You can pick an area of interest like, health care (body temperature/blood pressure, etc.), finance, movies, food, and so on. Download the data, cleanse it and do some data visualization, and summary stats and there you go, you've just done a data project.
If Kaggle looks overwhelming, then use your own personal data to get you started, or maybe conduct your own survey and ask people to fill up a questionnaire. Next time step it up a little and look online for a dataset. Go with something you are interested in (e.g. video games/sports/movies) and set yourself a question to answer. This might not feel like a major thing to show the recruiters, but you'll be building skills and confidence to move on to more involved projects.
Once you have worked on a few datasets available, try competing in one of their popular competitions and get a real-time feel of how you should build things from scratch.
2. Get your hands dirty by cleaning the data

Getting started is the hardest part but you'll never have impressive portfolio projects to show off if you don't start small.
When looking online for a dataset, there is a number at https://registry.opendata.aws/ which are freely available. Furthermore, they are compatible with AWS cloud computing resources.
The best part about these datasets is you can find something unique, whereas with Kaggle you might be repeating the work others have already done.
Open data from government sources are extremely useful. These datasets are often unstructured, and you need to spend time processing and cleaning that data in a meaningful way. You will face similar circumstances in the real world too. So, get your hands dirty and fully engage in the data cleaning process - which can often take up a majority of your time.

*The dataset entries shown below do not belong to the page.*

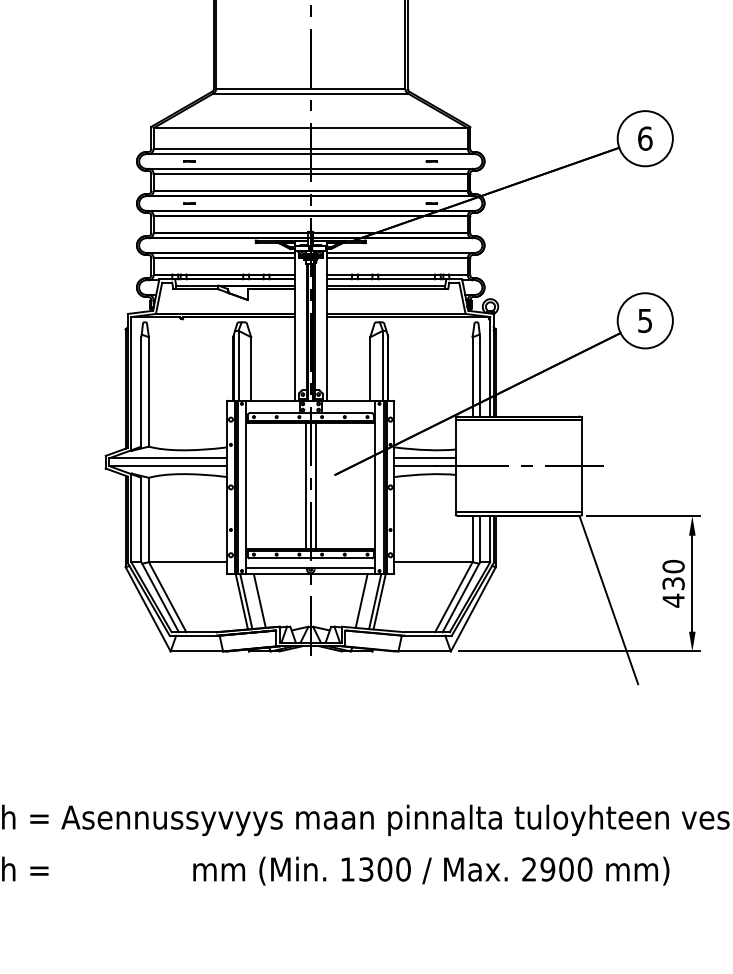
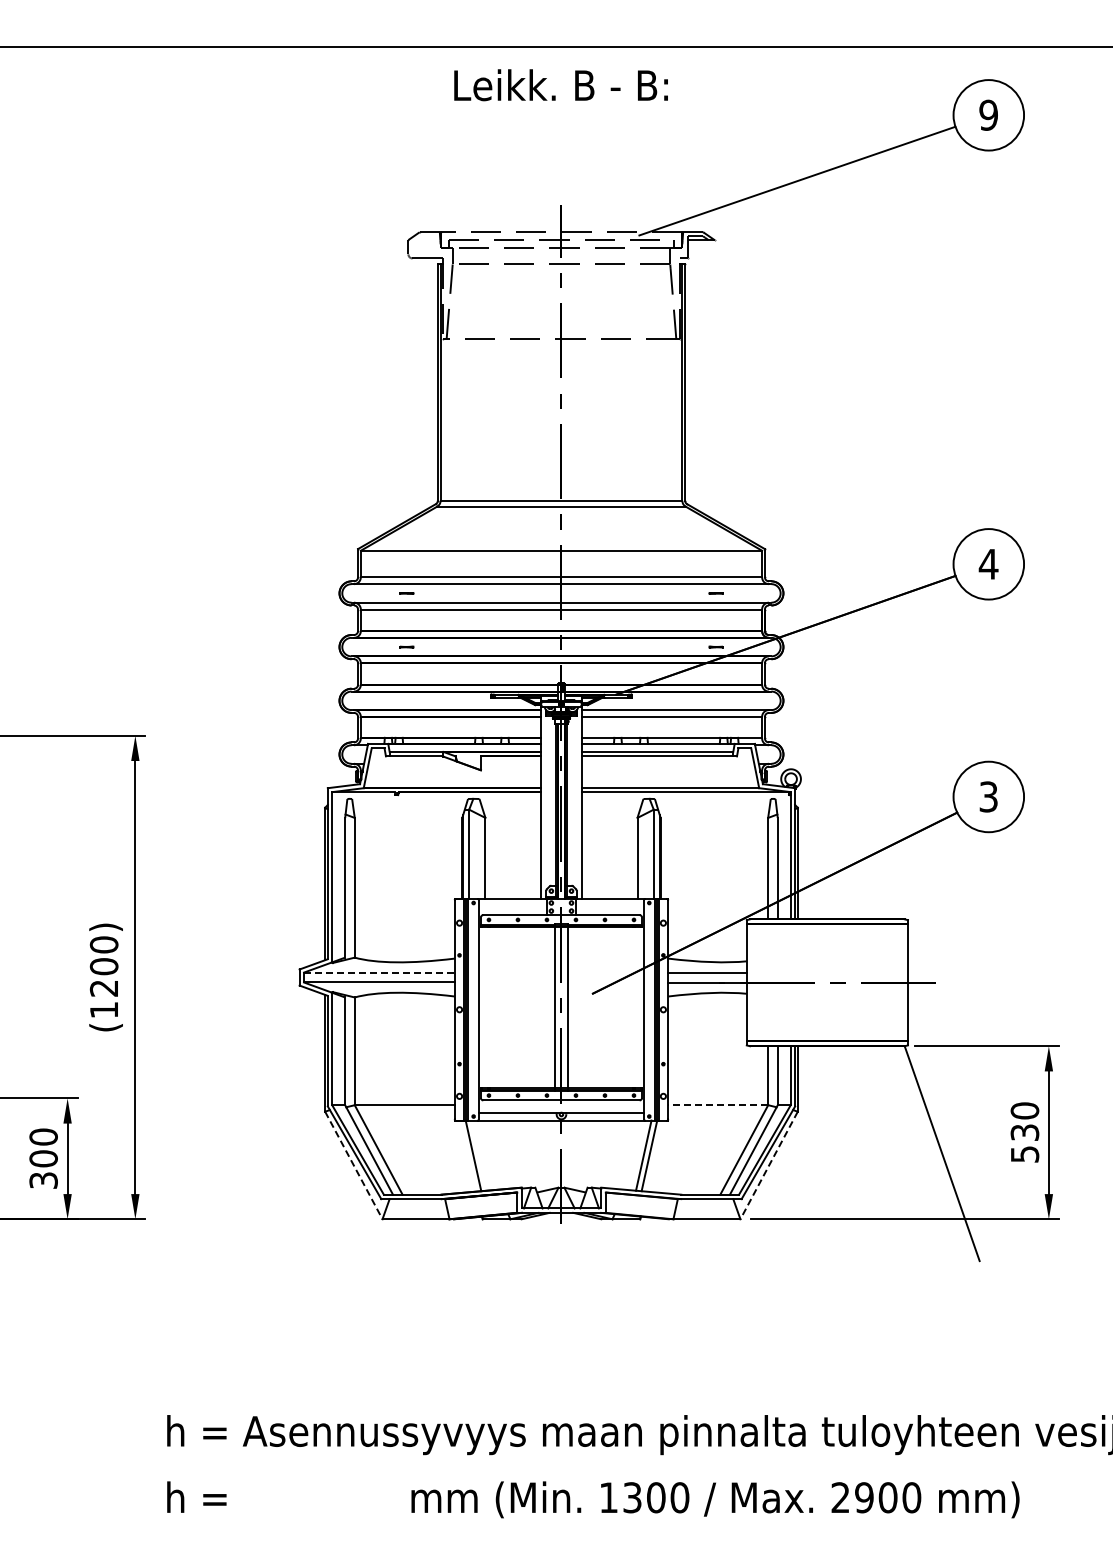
text: (645, 138) -> (988, 563), 6 -> 4
text: (645, 320) -> (988, 796), 5 -> 3
line: (168, 458) -> (379, 972), solid -> dashed
line: (433, 562) -> (718, 1105), solid -> dashed
line: (259, 600) -> (496, 1154), removed
line: (361, 600) -> (626, 1154), removed
text: (674, 600) -> (1025, 1154), 430 -> 530
line: (245, 601) -> (478, 1155), removed
line: (147, 609) -> (353, 1165), solid -> dashed
line: (473, 609) -> (769, 1165), solid -> dashed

3. Working on your interests
Find something interesting to you and do something with it. You'll find a project like that a lot easier to talk about if you get to interview. It's often the thought process that employers are interested in rather than a shopping list of models and programming languages you've used to build it.
Don't overthink it, just do a project and see what comes out.
I often start with a dataset and work on applying the major algorithms: Linear Regression, Logistic Regression, SVM, Gradient Boosting, Random Forest, PCA, K-Means, Collaborative filtering, KNN, & ARIMA.
Not just to run the algorithms but to truly understand when and why to use each.
4. Using GitHub and WordPress
Use GitHub pages to display some project stuff. It is very easy to set up (Use: https://pages.github.com/ ) and show off some data cleaning/feature engineering on some data sets you find interesting. Then gradually add to them or take on different challenges.
On the other hand, you can build your free website using WordPress where you can share a lot more ideas you have related to data science, technology, or your hobbies in general. You can SEO-optimize your site to bring it to the top of the relevant google searches. Congrats! Everyone in the world can now see your work and your passion for data science.
5. Communication skills matter

Use LinkedIn and connect with people that share similar interests. Don't hesitate to reach out to recruiters and have conversations about their business needs and how you can add value to their firm. Use www.meetup.com to check for local data science/tech meetups. Attend them and network with people that have similar interests. These are great places to reach out to recruiters.